While President Bush has requested an increase in funding for the Climate Change Science Program for Fiscal Year 2009, the inflation-adjusted program budget still remains below what it was in 2001, and significantly below the mid-1990s level. This despite growing observed signs of global climatic disruption, and the President’s recurrent insistence that scientific uncertainties needed to be resolved as a precondition to backing a requirement to reduce greenhouse gas emissions.

This is the first in a series of posts on the FY2009 climate and global change research budget.

See our September 26, 2007 post: “U.S. Climate Change Science Program has been undermined by budget cutbacks”

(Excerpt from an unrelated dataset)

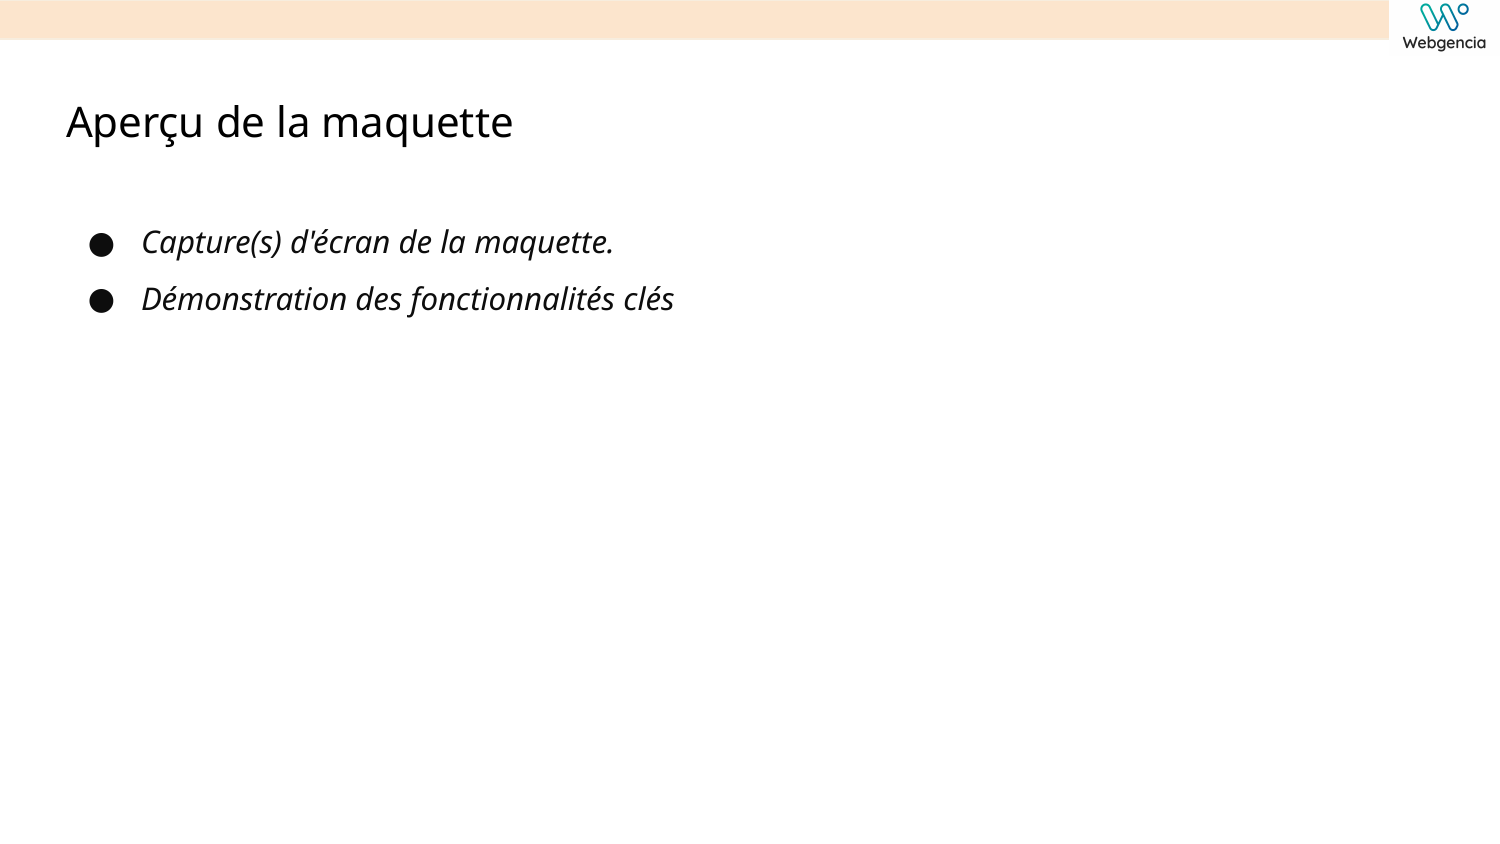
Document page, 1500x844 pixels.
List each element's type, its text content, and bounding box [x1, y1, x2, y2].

For the President’s FY 2009 Budget Request:
Analytical Perspectives: Budget of the United States Government, Fiscal Year 2009

For the FY 2009 request for the Climate Change Science Program, see the Analytical Perspectives volume, p.55, Table 5-3. Agency Detail of Selected Interagency R&D Efforts.

USGCRP-CCSP budget for FY 2007 – FY 2009

On February 4, the President submitted his budget request to Congress for Fiscal Year 2009. The request included $2.015 billion for the US Global Change Research Program (USGCRP, also known as the Climate Change Science Program, or CCSP, under this Administration). The request is an estimated 7% increase (in real, inflation-adjusted terms) above the FY 2008 appropriated level. 

However, in real terms, the budget is still 18% less than its level in FY 1995, the USGCRP’s peak funding year. It remains lower than in FY 2001, the last budget year under the Clinton-Gore Administration — as it has throughout almost the entire Bush Administration. See USGCRP-CCSP Budget History Table.
And as a graph: Climate change funding by agency FY 1989 – FY 2008, in constant dollars

Moreover, in 2007 certain activities at NASA that previously were not considered part of the USGCRP-CCSP were redesignated into the program budget, thus inflating the overall program budget total from FY 2007 onward when compared directly with previous years. The inflated total served to mask even greater cutbacks in existing research activities. See our September 26, 2007 post.

FY 2009 Budget Request by Agency

Four of the USGCRP-CCSP participating agencies are responsible for roughly 90% of the total program budget. These four agencies — NASA, NOAA, the National Science Foundation (NSF), and the Department of Energy (DOE) — have requested budget increases of 12%, 8%, 8%, and 14%, respectively.

The FY2009 climate science budget request does appear to represent a shift away from an overall downward trend since Bush took office; the last such increase occurred in FY 2003, when Congress appropriated nearly 12% more funding than in 2002. The bulk of the FY 2009 increase is slated to go toward much-needed restoration of funding for some essential space-based observation hardware in the NASA and NOAA budgets. This positive trend needs to be accelerated to help restore the harmful budget cuts made in satellite remote-sensing climate observing systems in recent years. 

The Bush Administration has reversed its multi-year run of budget cuts for NASA Earth observing satellites by proposing a $126 million increase (12%) above the FY 2008 estimated level, to $1.204 billion. This includes more than $900 million, to be spent over the next five years, for five new satellites to monitor changes in forests, soil, the oceans, ice, and the atmosphere, all indicators of global change.  Only the first two, listed as top priorities by the National Academy of Sciences, are specified – one to map soil moisture and the other to replace a satellite that monitors ice coverage. 

The White House is asking for $74 million to add back climate sensors and instruments cut from the National Polar-orbiting Operational Environmental Satellite System (NPOESS) during a 2006 budget review. (We will discuss the new developments with the NPOESS climate sensors in a follow-up post.)

The FY 2009 request for NOAA’s climate programs under the CCSP is $260 million, $20 million above the FY 2008 level, an 8% increase. 
NSF climate and global change programs go up $16 million (8%), from $205 million in FY 2008 to $221 million in FY 2009. 
The DOE climate research budget would go from $128 million to $146 million, a 14% increase.
The Department of Agriculture, the Interior Department’s US Geological Survey, and the US Environmental Protection Agency are all slated for budget cuts in this request:  5%, 9%, and a full 20% respectively. The EPA global change research budget is substantially below what it was during the earlier years of the program in the 1990s. The Administration has made it clear that it does not support a strong climate and global change research role at EPA, even as the need for research on the consequences of climate change — the main focus of EPA’s research program — is generally recognized as having an ever-greater priority.

When the FY 2009 edition of Our Changing Planet, the USGCRP-CCSP annual report to Congress, is published later this year, more information on the program budget will be included.  However, much of the seemingly detailed budget information in the program’s report to Congress has increasingly tended to be presented in such a way as to make it difficult to understand what is happening with specific components of the program, and the shuffling of line items into and out of the program budget crosscut makes it difficult for Congressional staff to exercise responsible budget oversight and for outside groups to understand what is truly happening in the program. Greater budget transparency is one of many aspects in need of reform in this program.